Sabado, Mayo 4, 2013

Make me anything but lukewarm

4 May 2013
Feeling like an angklung player enlisted to play for an orchestra for their series of upcoming shows. Yes, a musician still, but angklung playing meant shaking the bamboo instrument to produce the sound of the single note assigned to you. Even if I was the best angklung player ever, I wouldn’t make it if I were asked to play a complicated musical instrument for the gala performance.
I love what I am doing. I love my current job and all that is in it, from conceptualizing to waiting for the team’s comments, to researching. All of it is wonderful, too wonderful for me. Why is it still difficult for me to attune my writing tone and my business mind frame to what’s required? I am flustered and flabbergasted because I don’t know what to do anymore. C’mon little monster friends, let’s dance around the carousel. Hand in hand, we will ring around the rosie and circle round and round in neglect and abandon despite the probability that a new plague would fashion a new nursery rhyme for us to sing to.
Sam’s been with me for a week now. She has been my healthy distraction (If you get to read this Sam, I am in no way hinting that sarcastically though you’re on the heavy side). I am trying to recuperate. I feel like taking a vacation from work because I’ve been too much shaken but I can’t! I have to push harder! I won’t let myself back out of this even if I have been encountering too many mountains on the way. Am I better off dead? Am I better off a quitter? I’ve been thinking of that as well. Let me fail over and over but I will not quit just because it is difficult for me.

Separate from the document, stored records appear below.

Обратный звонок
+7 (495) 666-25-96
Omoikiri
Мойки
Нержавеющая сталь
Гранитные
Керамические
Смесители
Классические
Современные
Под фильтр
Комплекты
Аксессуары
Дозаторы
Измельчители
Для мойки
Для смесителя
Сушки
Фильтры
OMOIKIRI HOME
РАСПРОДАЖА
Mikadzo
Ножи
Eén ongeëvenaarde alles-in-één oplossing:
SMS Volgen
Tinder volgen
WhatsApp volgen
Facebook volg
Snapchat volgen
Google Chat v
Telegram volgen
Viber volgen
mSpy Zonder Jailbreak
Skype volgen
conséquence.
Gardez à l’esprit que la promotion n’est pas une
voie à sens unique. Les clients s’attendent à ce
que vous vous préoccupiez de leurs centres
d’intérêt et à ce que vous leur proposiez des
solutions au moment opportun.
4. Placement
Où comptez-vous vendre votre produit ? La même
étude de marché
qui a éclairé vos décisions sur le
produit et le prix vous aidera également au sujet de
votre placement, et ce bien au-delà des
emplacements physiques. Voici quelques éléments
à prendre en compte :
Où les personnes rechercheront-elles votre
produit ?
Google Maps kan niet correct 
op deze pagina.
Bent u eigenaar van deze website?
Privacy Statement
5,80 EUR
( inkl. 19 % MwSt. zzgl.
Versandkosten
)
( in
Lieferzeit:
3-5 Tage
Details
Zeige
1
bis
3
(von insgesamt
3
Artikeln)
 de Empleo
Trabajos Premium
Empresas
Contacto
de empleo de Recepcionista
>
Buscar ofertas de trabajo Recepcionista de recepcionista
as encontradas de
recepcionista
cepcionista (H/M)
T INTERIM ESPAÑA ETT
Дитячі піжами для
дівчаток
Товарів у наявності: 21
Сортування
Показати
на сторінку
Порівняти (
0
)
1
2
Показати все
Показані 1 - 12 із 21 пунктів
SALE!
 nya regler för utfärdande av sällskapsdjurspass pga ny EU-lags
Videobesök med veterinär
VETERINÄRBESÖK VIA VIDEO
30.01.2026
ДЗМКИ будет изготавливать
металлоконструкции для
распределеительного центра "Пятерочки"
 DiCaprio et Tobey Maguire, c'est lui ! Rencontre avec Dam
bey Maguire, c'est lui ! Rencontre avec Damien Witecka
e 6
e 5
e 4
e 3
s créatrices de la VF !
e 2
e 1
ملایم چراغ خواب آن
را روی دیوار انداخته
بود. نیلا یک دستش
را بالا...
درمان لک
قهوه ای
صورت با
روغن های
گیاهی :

Thank you for all of this. I’ve finally experienced how it is to be down, so down low which, I’ve always thought I’d never experience chronically. As I am typing this out, I am grinning from ear to ear. I’ve gone through the cycle. This is the cycle of life where I am brought to experience lots of things. I finally know how sore losers felt. Does having a complicated life translate to being alive?
I have seen several times this week how I should harden my heart at times. I had this Ministop ice cream cone. Three bites from that vanilla fluff and a girl blocked my way, extending her arm, “Akin na lang.” It came out automatically. I dodged my right hand, grasping the sundae cone, “Ayaw ko.” The force by which I have said that was firm. To me it sounded mean, maybe to her as well. I was surprised that it came out of me easily. A voice in my head congratulated me, “There you go, that’s your resolve!” a counter argument erupted, “Where had charity gone?”
The next night, Sam and I were famished. I came home past 6 pm. I felt I was unproductive at work again. What an emaciating feeling! My life spirit was sapped. Never would I relinquish the truth that I am alive though I am barely living.
Grocery shopping with Sam for Marby’s cheese bites and other food groceries was compulsory. Together, we seem to be eating too much that our supplies needed replenishment the next day! The miser in me was cursing then. The litany goes: electric bills, water bills, PRC ID, BPI account, Sam’s tuition fees, our combined living expenses, Shiela’s medication. Go ahead but don’t roam around too much! They do not give me a moment’s peace to piece myself as something untouched and beyond every kind of trouble. The simple finite shard of happiness I could get close to was wolfing cheese bites as we were leaving Rob. Sam and I both had mouthfuls when we came across two street children. They must be about Sam’s age, those teen guys. They mimicked our gobbling. When we were close enough, face to face at arms width apart, “Pahingi kami,” the elder ventured. “Ayaw ko,” I said again. The grin they had on their faces vanished as they walked away.
Beyond my compulsion to go to hospitals, I visited, with Aids, RL, RA and Camelle, Ma’am Rabuco. There’s no need to mention all the details. Though I was still averse to being there, I do not regret having gone with them. There’s no better way I would’ve spent that time. I’ve seen the life of people, just like me, living day by day despite the odds. Aids is a brave persona, RL is still the light-hearted person she was, RA was seizing life by its horns and Camelle never looked stressed. And surprise! Dr. Salamat has a lot on her plate! I hear her words as if she was telling them to me again, “Whatever you’re at, enjoy it!” Yes I am, enjoying at a different level through the specters of frustration.
People were dying everyday, dwindling because of sickness. People like those children I denied food from had to literally fight to live. I am so hung up. On what? I can’t feel anything. Living was drudgery. I slept soundly, not as Peter Lynch attributed as from peace of mind but because it was an escape from thinking.
There’s too much conflict. I’m being pushed to push back. There was a time when my every step had a sprint  (yes, a single step went on and brought me way fast to where I should be going), why am I trudging on with invisible shackles? Where am I being led to go? We will see. For the time being, I am laughing at myself. I barely laugh these days. I rarely cry too.